SUPPLIED TEXT:
▽
If we’re take The Undefeated at its word, the biggest story surrounding the Super Bowl is Colin Kaepernick…of course.

On the eve of the Super Bowl, ESPN’s bastion of woke sports takes has this as it’s main article on the site: “Kaepernick rarely speaks but still dominates every NFL conversation.”

Because of course…everything in the woke world of SJSW has to be about the king of protest and wokeness in sports today.

But, is Kaepernick really the dominant discussion in the NFL these days?

Literally, the only one’s talking about Colin Kaepernick when it comes to this Super Bowl are the folks at The Undefeated and their SJSW ilk.

The Undefeated has decided to prove their article true with a poll. That poll states 77 percent of blacks (their word, not mine) believe Kaepernick is being penalized by the NFL for his political stances. It also says 59 percent of whites (their word, not mine again) believe the same thing.

Those numbers are certainly interesting and they certainly bolster a public that has bought in to the narrative of the league blackballing him. It’s something we’d love to see come out in the lawsuit, one way or the other.
△
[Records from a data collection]
▽
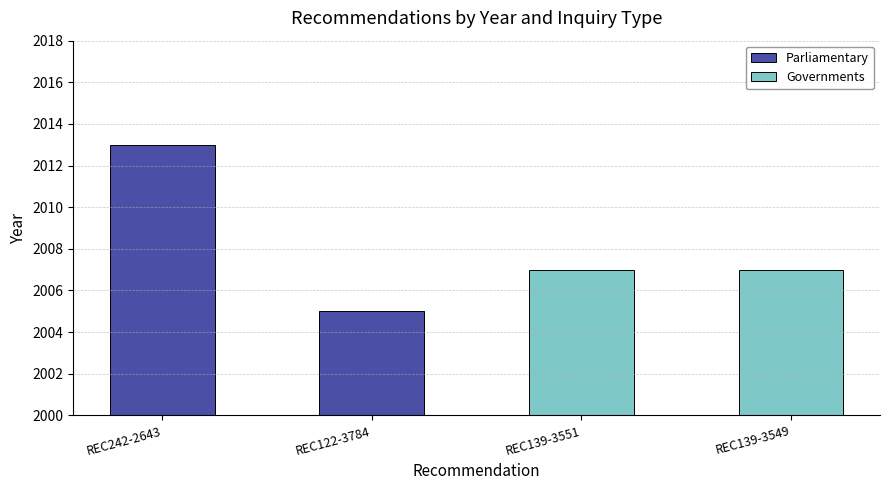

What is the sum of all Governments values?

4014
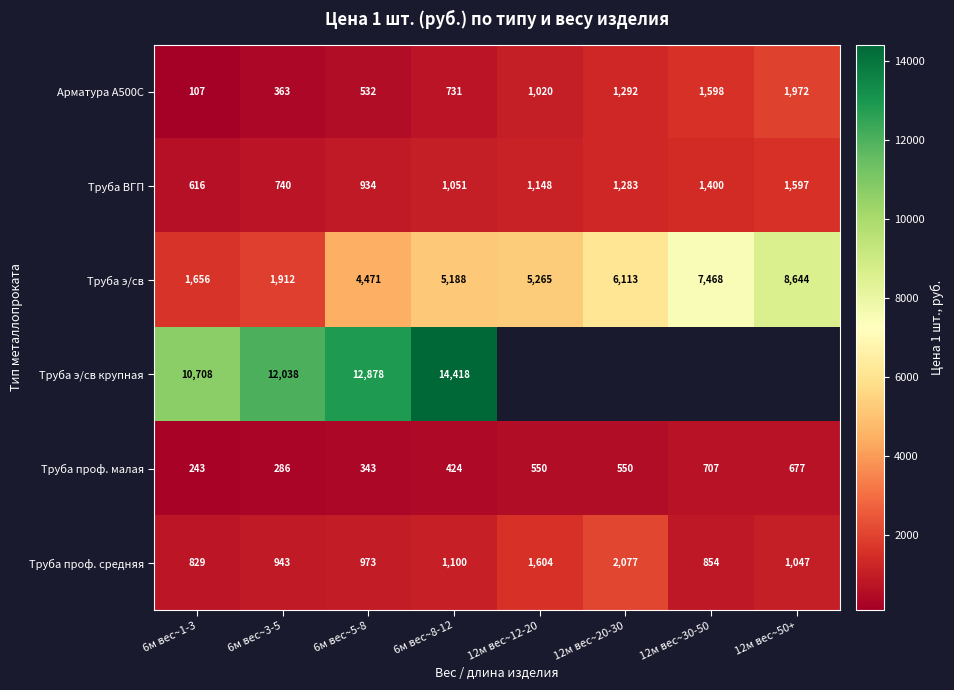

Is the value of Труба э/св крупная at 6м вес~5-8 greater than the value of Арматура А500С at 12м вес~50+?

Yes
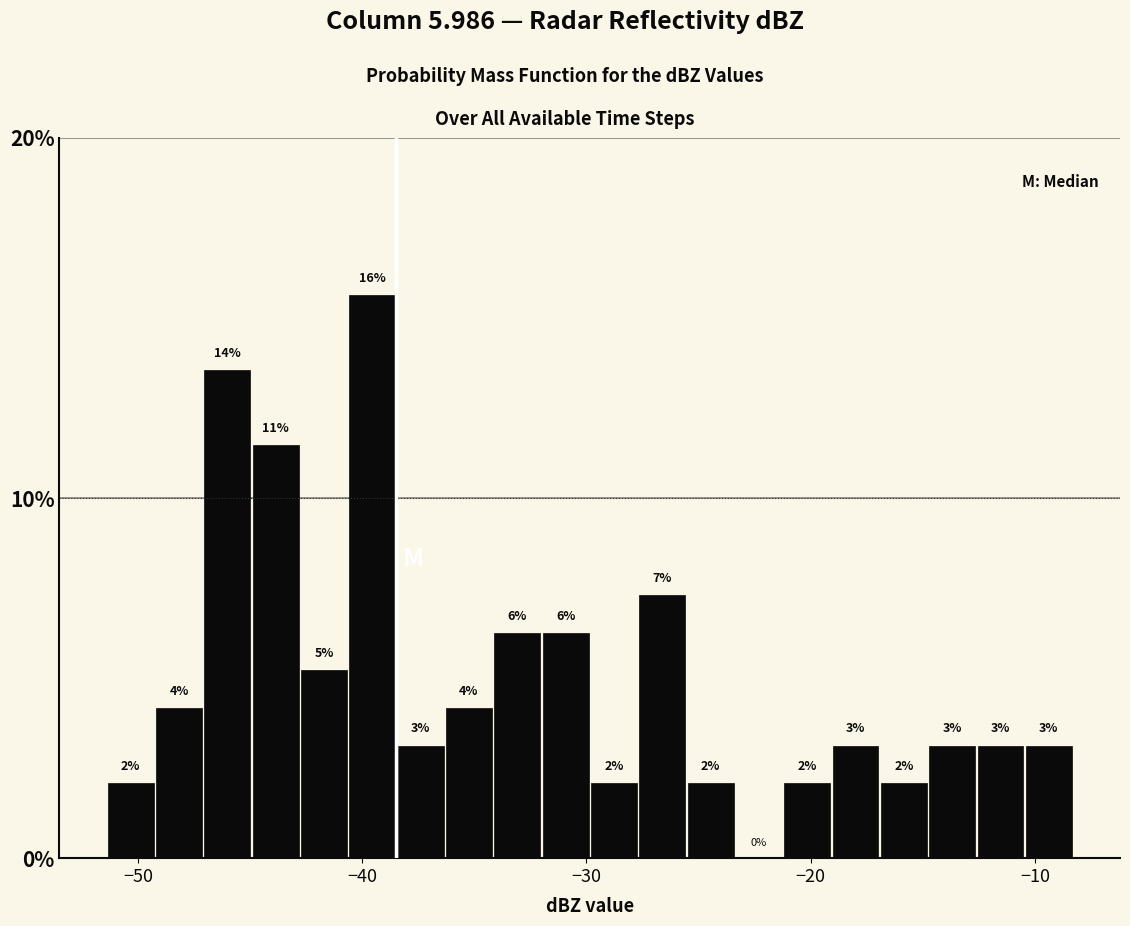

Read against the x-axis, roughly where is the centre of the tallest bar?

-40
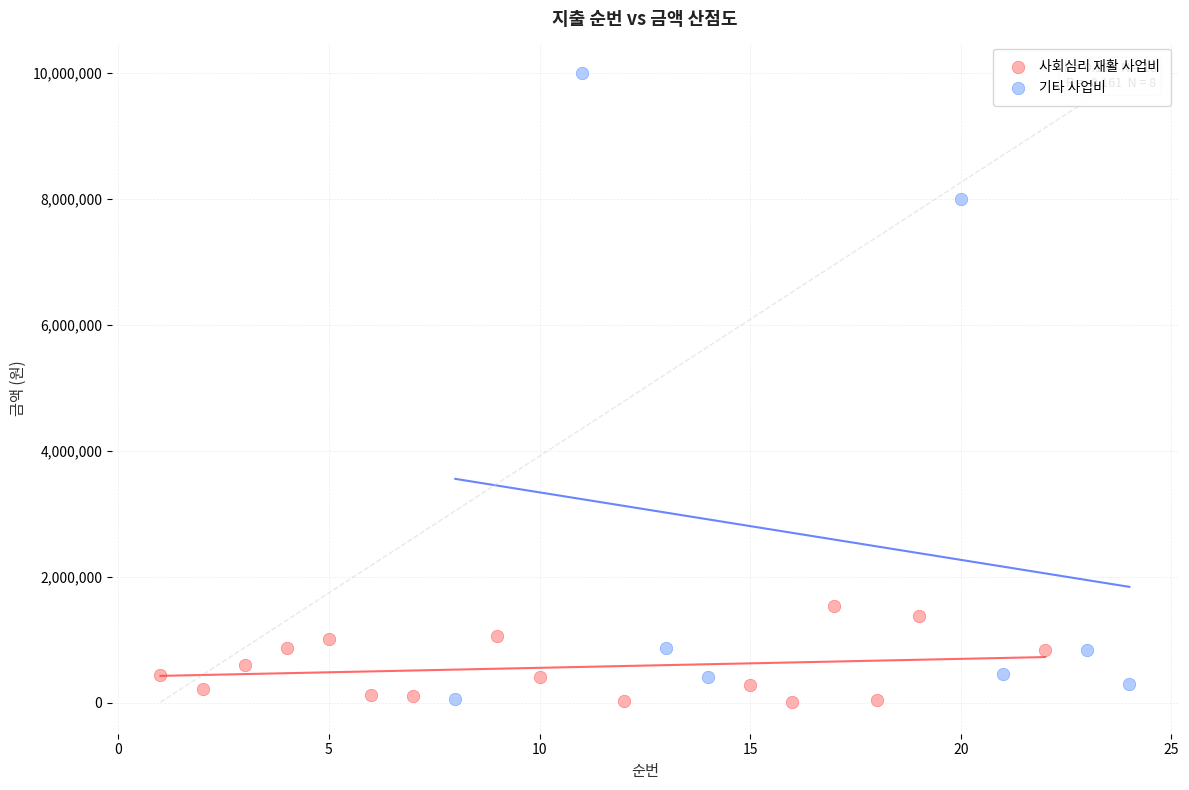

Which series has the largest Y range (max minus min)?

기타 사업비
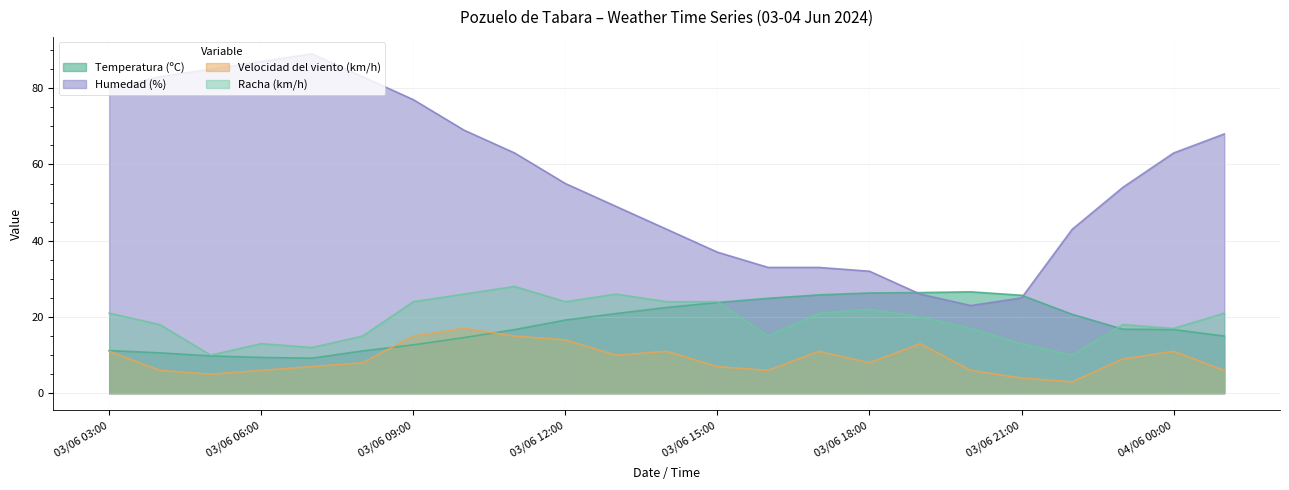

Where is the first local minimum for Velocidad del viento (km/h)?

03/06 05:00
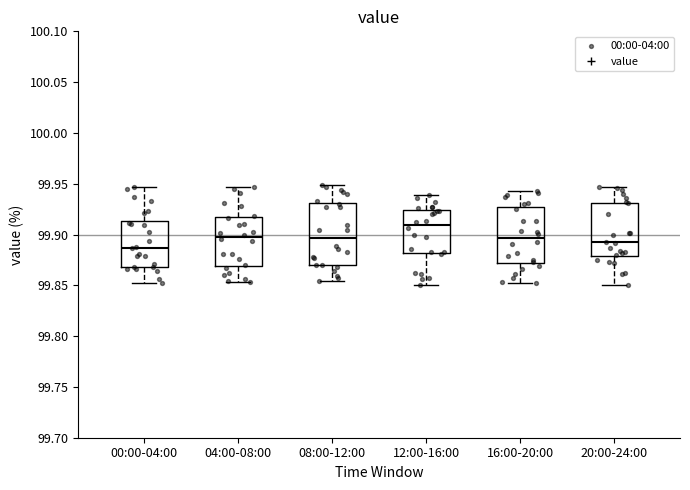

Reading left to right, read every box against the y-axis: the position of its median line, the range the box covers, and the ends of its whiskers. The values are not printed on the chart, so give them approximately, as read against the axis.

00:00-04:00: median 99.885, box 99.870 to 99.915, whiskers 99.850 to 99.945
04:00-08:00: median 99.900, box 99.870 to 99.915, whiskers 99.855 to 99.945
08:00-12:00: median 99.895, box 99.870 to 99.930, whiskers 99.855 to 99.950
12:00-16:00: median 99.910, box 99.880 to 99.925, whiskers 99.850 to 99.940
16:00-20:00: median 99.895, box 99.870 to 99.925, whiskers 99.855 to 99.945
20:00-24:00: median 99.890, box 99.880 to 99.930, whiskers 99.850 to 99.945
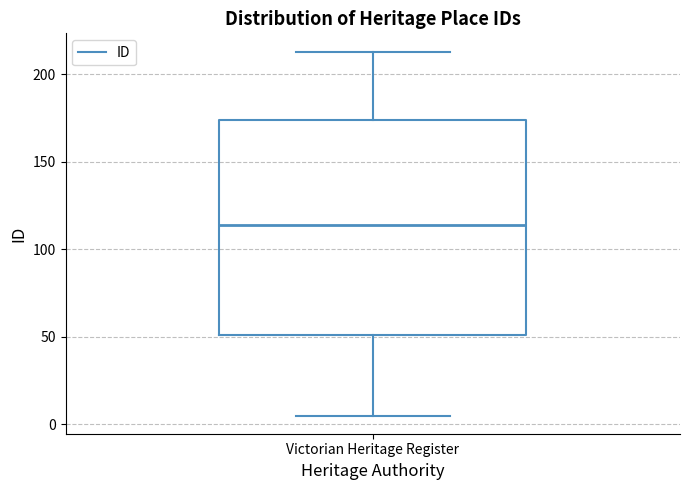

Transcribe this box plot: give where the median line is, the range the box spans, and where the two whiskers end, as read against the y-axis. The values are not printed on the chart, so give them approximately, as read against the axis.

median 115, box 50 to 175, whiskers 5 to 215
△
DIRECTIVE:
Answer these questions from the Kaepernick commentary.
1. Which network does the commentary connect The Undefeated to?
2. What was the title of the main article on The Undefeated's site on the eve of the Super Bowl?
3. According to the poll, what percentage of whites believe Kaepernick is being penalized by the NFL for his political stances?

THE ANSWER:
1. ESPN.
2. "Kaepernick rarely speaks but still dominates every NFL conversation."
3. 59 percent.